We need to have a common model that is able to detect all these entity types. We should be able to input a sentence and get back the entities detected for the sentence.

basedsaksham commented 8 months ago

@GautamR-Samagra hi, can I please get the access to the datasets. I'd like to make some contributions to this issue at hand.

Gautam-Rajeev commented 8 months ago

HI @basedsaksham, the idea is to treat NER as a model that does multiple things under the hood :

It can be a seq-seq NER model based on this dataset. Have written some code to train such models here, can use that as a starting point.
It could be simple regex based operation to get other entities out. e.g. email can be recognized by @ followed by domain name. I want a repo that combines all these.

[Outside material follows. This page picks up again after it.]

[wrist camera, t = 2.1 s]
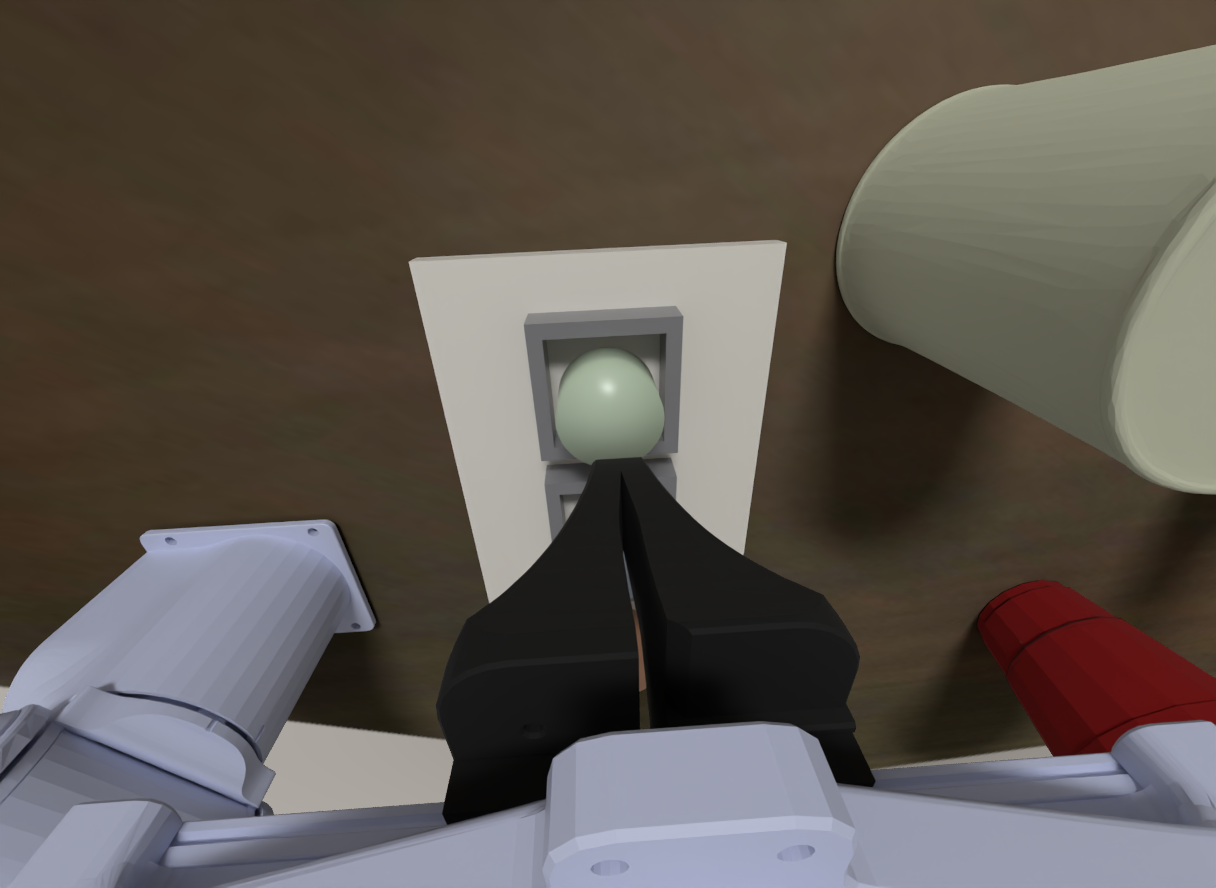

As an input I just pass an argument which lists the entities I want to extract, the model uses either regex or the seq-seq model to extract the above entities.

basedsaksham commented 8 months ago

hey @GautamR-Samagra I have actually written a code which is detecting the required entities such as time ,email, phone number, number and unit and also predicting the extracted time(both in hindi and english) using regex. https://colab.research.google.com/drive/1DAg0xKBYMnXXcQzFwBK2aQppoyoddj1X?authuser=1#scrollTo=6qNzUpRqjnrS this what I have done so far. I am working on integrating all of the above mentioned things in the issue

Gautam-Rajeev commented 8 months ago

hey @GautamR-Samagra I have actually written a code which is detecting the required entities such as time ,email, phone number, number and unit and also predicting the extracted time(both in hindi and english) using regex. https://colab.research.google.com/drive/1DAg0xKBYMnXXcQzFwBK2aQppoyoddj1X?authuser=1#scrollTo=6qNzUpRqjnrS this what I have done so far. I am working on integrating all of the above mentioned things in the issue

unable to open it

basedsaksham commented 8 months ago

hey @GautamR-Samagra I have actually written a code which is detecting the required entities such as time ,email, phone number, number and unit and also predicting the extracted time(both in hindi and english) using regex. https://colab.research.google.com/drive/1DAg0xKBYMnXXcQzFwBK2aQppoyoddj1X?authuser=1#scrollTo=6qNzUpRqjnrS this what I have done so far. I am working on integrating all of the above mentioned things in the issue

unable to open it

please try now

adityathenerd commented 8 months ago

HI @basedsaksham, the idea is to treat NER as a model that does multiple things under the hood :

It can be a seq-seq NER model based on this dataset. Have written some code to train such models here, can use that as a starting point.

It could be simple regex based operation to get other entities out. e.g. email can be recognized by @ followed by domain name. I want a repo that combines all these.

As an input I just pass an argument which lists the entities I want to extract, the model uses either regex or the seq-seq model to extract the above entities.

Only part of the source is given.